§ **TRECHO DO TEXTO**:
========
Tudo doi. No peito, na alma, no fio de cabelo. Até minha alegria traz consigo um tantinho assim de preocupação. Em meus raros momentos de descontração, não descanso. Miro involuntariamente o que deveria estar fazendo e, ali, estaciono.
Sabe, eu só queria a paz do instante do estar. Quero, para ser bem exata. Não sei como encontrá-la.
Não sei, mas tenho como meta achar essa danada, mesmo que ela esteja no mais recôndito de mim. Vou mergulhar sem medo em minhas vísceras, no meu passado, na história dos meus ancestrais e encontrar o que me falta. Eu sei, é lá que está a razão da minha existência. E, é na minha existência que está meu propósito, a razão pela qual fui posta aqui, sobre a terra, enquanto ser caminhante.
Tenho 37 anos de sonho, sangue e América do Sul, como disse Belchior. Sonhei e sangrei sobre esse solo continental, de mil cores e mil tipos de gentes. Estou cansada do livro de ponto sem um porquê. Estou assinando, geralmente em hora indevida. Qual o propósito do contra-cheque? Para quê fui criada, ó, Deus dos perdidos?
Em alguns dias, quando a insônia não bate e nem a maternidade me surra, acordo cheia de alegrias e vontades, olho fixamente para o céu e tenho fé. Sinto os raios solares adentrarem à minha pele, agradeço à vida por ter tido o privilégio da encarnação.
Sou uma mulher comum, ser humano mais que normal, não quero ter problemas excepcionais. Os mais bestas, aceito de bom grado e com sorriso no rosto. Não precisava eu, justamente eu, sentir as dores de todas as mais de 11 milhões de mães-solo do Brasil no couro.
Mas, sem escolha, sinto. E muito. Sinto a solidão de cada uma delas. Sinto suas dificuldades financeiras. Sinto a ansiedade em dar (sem dar) conta de tudo que o mundo lhes entregou. Sinto seus amanheceres perambulantes. Sinto a falta de esperança. Sinto, sobretudo, seus corações que anseiam que o futuro chegue logo numa vida melhor, mais digna para si e seus rebentos.
Sinto e sinto. Qual o propósito de tanto sentir, se tudo que a gente necessita é de uma noite decente de sono?
========
§ **CONJUNTO DE LINHAS**:
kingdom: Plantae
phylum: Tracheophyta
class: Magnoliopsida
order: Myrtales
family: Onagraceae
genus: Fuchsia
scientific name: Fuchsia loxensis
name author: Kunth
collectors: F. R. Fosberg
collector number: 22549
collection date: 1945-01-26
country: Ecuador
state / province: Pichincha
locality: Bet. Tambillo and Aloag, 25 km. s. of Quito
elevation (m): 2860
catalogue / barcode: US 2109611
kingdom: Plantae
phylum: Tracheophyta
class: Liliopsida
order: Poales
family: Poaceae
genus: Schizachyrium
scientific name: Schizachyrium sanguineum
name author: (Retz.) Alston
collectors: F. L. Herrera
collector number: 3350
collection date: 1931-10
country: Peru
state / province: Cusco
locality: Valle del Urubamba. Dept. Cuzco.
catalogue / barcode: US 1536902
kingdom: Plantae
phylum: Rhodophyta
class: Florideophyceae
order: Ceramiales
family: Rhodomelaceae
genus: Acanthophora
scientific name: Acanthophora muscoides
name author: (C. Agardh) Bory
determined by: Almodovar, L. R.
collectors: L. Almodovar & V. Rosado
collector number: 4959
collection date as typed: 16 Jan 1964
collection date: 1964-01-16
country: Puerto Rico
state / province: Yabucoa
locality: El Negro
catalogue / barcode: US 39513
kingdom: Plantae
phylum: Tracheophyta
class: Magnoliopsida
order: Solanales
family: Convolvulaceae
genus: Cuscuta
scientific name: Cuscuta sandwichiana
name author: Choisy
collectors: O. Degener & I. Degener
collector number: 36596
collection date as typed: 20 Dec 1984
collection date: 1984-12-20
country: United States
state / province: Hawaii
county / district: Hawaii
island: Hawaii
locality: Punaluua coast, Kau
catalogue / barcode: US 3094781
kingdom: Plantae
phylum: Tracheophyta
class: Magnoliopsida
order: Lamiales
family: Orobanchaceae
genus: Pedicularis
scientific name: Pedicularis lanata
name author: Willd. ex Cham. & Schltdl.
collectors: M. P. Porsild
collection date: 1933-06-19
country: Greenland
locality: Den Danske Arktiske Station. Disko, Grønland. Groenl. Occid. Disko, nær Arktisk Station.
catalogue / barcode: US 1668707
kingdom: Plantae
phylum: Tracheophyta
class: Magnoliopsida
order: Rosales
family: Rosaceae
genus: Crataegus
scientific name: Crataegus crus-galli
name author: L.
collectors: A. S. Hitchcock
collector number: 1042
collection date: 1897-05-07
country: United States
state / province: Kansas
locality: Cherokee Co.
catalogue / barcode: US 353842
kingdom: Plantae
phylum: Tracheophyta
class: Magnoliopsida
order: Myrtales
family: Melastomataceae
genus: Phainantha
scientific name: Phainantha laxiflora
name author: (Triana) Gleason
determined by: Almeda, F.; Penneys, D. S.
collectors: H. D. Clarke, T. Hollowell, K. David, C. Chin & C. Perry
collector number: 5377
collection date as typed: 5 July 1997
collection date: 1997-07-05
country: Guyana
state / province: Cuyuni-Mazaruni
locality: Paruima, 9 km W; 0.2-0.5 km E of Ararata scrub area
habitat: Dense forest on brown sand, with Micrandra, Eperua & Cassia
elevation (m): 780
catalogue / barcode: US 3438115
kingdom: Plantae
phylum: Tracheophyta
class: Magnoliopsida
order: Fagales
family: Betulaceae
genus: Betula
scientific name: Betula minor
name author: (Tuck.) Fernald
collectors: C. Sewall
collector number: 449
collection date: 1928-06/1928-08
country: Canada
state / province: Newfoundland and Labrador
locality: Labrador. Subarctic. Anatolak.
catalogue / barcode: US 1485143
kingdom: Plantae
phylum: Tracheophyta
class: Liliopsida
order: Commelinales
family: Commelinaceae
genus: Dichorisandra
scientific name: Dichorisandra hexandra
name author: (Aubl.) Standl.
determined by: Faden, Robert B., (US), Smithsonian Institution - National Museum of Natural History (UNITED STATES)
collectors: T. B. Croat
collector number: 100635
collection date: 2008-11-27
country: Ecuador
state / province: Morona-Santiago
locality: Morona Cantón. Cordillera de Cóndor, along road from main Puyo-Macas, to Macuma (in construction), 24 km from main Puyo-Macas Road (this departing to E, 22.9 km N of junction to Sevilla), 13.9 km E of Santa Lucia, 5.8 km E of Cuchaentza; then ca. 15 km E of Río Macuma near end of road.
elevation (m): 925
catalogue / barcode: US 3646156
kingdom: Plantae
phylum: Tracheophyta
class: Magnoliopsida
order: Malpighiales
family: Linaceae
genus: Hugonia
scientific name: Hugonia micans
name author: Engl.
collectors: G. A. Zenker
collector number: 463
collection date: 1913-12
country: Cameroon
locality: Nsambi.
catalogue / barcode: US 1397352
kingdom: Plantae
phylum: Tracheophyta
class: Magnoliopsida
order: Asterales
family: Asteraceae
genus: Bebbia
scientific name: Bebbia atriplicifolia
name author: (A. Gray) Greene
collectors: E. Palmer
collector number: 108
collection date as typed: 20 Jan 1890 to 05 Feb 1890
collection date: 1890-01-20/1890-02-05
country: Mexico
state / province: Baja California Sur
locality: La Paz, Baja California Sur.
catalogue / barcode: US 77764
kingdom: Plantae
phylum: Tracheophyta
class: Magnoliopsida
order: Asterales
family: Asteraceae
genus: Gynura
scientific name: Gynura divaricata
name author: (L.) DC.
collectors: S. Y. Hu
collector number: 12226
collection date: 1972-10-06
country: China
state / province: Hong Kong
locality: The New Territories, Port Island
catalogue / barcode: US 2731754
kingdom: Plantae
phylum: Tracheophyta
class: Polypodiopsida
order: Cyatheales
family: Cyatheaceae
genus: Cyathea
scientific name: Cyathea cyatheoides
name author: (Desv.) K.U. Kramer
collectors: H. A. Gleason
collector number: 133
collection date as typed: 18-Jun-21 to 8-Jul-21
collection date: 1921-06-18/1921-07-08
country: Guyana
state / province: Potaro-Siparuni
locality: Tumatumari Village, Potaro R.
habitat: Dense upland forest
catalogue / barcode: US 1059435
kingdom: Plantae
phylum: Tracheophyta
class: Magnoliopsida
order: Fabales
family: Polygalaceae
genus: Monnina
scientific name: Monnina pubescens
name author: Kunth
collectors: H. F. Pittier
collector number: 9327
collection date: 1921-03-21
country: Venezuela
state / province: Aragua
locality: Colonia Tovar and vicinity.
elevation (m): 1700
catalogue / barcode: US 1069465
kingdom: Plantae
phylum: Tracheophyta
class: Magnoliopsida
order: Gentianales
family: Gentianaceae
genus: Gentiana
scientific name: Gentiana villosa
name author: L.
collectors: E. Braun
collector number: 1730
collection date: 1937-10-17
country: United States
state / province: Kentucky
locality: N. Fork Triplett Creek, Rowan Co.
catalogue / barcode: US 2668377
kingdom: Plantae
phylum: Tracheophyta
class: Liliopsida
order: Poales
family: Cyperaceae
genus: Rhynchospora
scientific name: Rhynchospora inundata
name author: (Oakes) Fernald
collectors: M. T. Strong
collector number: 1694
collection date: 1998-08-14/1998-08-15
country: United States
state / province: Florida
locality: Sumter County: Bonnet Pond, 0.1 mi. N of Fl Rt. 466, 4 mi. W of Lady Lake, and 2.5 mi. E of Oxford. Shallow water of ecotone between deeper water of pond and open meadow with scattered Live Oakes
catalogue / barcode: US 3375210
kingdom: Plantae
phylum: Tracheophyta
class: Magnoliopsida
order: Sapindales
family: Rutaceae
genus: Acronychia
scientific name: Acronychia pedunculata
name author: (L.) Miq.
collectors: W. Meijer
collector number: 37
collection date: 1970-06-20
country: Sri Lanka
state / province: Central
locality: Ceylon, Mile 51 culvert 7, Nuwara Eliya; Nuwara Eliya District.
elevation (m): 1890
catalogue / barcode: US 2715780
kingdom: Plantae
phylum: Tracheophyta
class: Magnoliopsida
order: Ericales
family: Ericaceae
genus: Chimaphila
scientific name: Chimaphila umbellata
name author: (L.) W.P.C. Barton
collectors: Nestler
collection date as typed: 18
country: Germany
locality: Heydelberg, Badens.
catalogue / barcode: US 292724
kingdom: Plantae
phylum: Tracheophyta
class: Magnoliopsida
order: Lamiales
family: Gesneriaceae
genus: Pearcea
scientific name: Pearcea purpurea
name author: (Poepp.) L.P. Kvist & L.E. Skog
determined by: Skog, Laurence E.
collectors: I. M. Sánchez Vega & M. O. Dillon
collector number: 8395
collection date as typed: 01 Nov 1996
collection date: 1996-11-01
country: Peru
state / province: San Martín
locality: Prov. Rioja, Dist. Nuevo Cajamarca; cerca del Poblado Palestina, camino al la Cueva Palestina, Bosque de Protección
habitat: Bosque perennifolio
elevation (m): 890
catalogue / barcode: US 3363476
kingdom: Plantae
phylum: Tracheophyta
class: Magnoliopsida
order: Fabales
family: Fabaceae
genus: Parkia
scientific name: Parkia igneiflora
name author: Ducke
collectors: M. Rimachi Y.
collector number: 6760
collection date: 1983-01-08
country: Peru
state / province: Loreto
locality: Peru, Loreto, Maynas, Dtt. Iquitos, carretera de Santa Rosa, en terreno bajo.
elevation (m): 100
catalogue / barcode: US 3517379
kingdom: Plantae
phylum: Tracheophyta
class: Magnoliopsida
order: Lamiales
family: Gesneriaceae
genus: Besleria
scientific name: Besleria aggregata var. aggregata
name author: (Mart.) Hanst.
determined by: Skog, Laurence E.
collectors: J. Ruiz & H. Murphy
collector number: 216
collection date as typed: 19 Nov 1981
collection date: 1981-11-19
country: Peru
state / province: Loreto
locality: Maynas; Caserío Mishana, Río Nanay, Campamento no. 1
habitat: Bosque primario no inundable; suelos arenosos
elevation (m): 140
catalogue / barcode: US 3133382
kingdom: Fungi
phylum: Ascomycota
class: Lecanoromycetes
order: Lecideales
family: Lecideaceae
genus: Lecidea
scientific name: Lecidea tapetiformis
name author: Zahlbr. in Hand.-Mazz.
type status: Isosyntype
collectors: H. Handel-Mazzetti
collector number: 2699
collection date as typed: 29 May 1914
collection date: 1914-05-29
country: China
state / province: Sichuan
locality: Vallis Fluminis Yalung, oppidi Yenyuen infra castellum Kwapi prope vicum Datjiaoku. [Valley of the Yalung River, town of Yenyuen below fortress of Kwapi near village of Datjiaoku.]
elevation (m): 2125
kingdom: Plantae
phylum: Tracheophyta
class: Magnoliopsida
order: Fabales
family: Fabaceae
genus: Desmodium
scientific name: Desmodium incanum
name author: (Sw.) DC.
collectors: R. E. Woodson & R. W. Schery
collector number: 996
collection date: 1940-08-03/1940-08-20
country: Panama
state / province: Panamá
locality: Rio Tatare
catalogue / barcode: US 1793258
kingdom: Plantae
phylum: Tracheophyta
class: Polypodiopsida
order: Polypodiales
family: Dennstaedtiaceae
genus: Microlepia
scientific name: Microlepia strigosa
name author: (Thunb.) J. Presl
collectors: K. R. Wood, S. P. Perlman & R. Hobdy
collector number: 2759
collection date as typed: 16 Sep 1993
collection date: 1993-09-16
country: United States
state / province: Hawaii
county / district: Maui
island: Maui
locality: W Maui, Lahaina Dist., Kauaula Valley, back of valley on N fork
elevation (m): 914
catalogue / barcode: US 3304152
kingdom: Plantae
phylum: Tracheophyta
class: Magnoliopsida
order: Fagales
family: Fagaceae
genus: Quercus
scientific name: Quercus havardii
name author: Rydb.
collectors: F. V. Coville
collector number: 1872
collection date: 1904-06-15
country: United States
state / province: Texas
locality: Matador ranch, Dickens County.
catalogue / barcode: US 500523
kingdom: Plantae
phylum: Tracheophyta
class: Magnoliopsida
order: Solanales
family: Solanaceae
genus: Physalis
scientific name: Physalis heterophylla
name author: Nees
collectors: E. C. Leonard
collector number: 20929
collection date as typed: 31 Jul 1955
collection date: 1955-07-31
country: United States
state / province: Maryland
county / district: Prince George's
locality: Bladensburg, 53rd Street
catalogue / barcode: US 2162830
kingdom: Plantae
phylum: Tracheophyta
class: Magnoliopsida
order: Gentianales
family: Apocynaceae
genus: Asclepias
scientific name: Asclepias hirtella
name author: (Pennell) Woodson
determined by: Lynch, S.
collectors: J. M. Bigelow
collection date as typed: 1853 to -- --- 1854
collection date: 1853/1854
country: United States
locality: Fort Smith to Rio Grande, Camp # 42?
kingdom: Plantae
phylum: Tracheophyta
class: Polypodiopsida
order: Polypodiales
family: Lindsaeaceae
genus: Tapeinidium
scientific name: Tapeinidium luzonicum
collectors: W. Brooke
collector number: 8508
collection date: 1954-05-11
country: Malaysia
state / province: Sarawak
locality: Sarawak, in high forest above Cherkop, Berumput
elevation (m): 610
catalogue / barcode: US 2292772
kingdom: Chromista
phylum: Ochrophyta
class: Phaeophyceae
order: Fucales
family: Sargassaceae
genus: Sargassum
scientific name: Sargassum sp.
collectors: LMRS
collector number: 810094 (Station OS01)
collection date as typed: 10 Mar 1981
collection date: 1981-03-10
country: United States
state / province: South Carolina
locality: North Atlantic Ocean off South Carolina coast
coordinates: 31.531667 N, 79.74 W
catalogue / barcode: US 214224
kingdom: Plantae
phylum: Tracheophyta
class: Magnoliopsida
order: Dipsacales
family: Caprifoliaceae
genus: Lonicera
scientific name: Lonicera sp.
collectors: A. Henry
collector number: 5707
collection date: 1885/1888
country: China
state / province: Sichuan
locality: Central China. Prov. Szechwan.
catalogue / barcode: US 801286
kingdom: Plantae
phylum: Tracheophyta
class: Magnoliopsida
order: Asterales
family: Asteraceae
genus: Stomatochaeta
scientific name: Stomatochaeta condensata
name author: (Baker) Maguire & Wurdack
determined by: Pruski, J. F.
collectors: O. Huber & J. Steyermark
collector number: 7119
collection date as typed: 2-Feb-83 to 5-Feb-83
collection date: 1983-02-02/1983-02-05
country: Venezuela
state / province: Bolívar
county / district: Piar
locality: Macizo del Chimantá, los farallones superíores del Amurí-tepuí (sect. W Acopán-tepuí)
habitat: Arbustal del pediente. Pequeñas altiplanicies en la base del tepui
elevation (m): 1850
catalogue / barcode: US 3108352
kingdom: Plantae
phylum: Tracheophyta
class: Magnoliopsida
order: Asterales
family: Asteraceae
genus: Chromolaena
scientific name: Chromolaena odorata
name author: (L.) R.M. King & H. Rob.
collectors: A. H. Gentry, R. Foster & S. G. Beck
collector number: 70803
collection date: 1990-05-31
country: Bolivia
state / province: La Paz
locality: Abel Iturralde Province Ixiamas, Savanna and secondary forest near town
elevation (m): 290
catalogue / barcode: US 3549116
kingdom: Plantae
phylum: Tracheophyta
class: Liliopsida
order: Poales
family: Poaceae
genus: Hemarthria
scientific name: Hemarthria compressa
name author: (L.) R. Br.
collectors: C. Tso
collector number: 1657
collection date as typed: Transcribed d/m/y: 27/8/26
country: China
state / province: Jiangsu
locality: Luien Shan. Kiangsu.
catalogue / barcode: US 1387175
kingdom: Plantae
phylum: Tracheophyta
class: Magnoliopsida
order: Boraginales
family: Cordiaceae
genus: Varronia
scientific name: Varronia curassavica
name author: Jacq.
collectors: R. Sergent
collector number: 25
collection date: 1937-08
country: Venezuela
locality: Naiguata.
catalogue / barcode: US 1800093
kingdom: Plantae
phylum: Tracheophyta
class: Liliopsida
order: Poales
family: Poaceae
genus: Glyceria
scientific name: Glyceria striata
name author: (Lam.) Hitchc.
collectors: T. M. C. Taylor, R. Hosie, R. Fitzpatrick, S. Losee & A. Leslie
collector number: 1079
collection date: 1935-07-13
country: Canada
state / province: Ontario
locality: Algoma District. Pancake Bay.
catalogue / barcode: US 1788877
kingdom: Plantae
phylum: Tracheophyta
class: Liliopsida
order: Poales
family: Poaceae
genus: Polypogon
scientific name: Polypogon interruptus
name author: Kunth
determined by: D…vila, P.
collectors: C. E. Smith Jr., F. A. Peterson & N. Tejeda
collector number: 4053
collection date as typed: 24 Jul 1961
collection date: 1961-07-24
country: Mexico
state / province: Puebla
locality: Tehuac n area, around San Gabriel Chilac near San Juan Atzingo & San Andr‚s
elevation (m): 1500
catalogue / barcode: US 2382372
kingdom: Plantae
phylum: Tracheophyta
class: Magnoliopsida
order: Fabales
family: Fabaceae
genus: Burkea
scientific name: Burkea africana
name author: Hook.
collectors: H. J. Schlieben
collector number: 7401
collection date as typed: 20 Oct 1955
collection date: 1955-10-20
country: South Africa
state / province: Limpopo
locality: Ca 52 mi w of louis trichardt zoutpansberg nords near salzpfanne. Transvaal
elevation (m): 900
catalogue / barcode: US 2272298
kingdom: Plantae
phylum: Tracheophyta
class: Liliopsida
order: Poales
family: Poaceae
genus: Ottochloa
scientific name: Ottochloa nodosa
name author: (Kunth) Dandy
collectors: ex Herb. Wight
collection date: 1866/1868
========
§ **OBJETIVOS**:
**a)** No trecho do texto, de quem é a frase sobre ter anos de sonho, sangue e América do Sul?
**b)** Liste tudo o que, no trecho do texto, quem escreve diz sentir das mães-solo do Brasil, começando por "Sinto a solidão".
**c)** Redigite tudo no trecho do texto que vai de "Sou uma mulher" até "decente de sono?".

§ **RESPOSTAS DO EXERCÍCIO**:
**a)** De Belchior.

**b)**
- A solidão de cada uma delas
- Suas dificuldades financeiras
- A ansiedade em dar (sem dar) conta de tudo que o mundo lhes entregou
- Seus amanheceres perambulantes
- A falta de esperança
- Seus corações que anseiam que o futuro chegue logo numa vida melhor, mais digna para si e seus rebentos

**c)**
Sou uma mulher comum, ser humano mais que normal, não quero ter problemas excepcionais. Os mais bestas, aceito de bom grado e com sorriso no rosto. Não precisava eu, justamente eu, sentir as dores de todas as mais de 11 milhões de mães-solo do Brasil no couro.
Mas, sem escolha, sinto. E muito. Sinto a solidão de cada uma delas. Sinto suas dificuldades financeiras. Sinto a ansiedade em dar (sem dar) conta de tudo que o mundo lhes entregou. Sinto seus amanheceres perambulantes. Sinto a falta de esperança. Sinto, sobretudo, seus corações que anseiam que o futuro chegue logo numa vida melhor, mais digna para si e seus rebentos.
Sinto e sinto. Qual o propósito de tanto sentir, se tudo que a gente necessita é de uma noite decente de sono?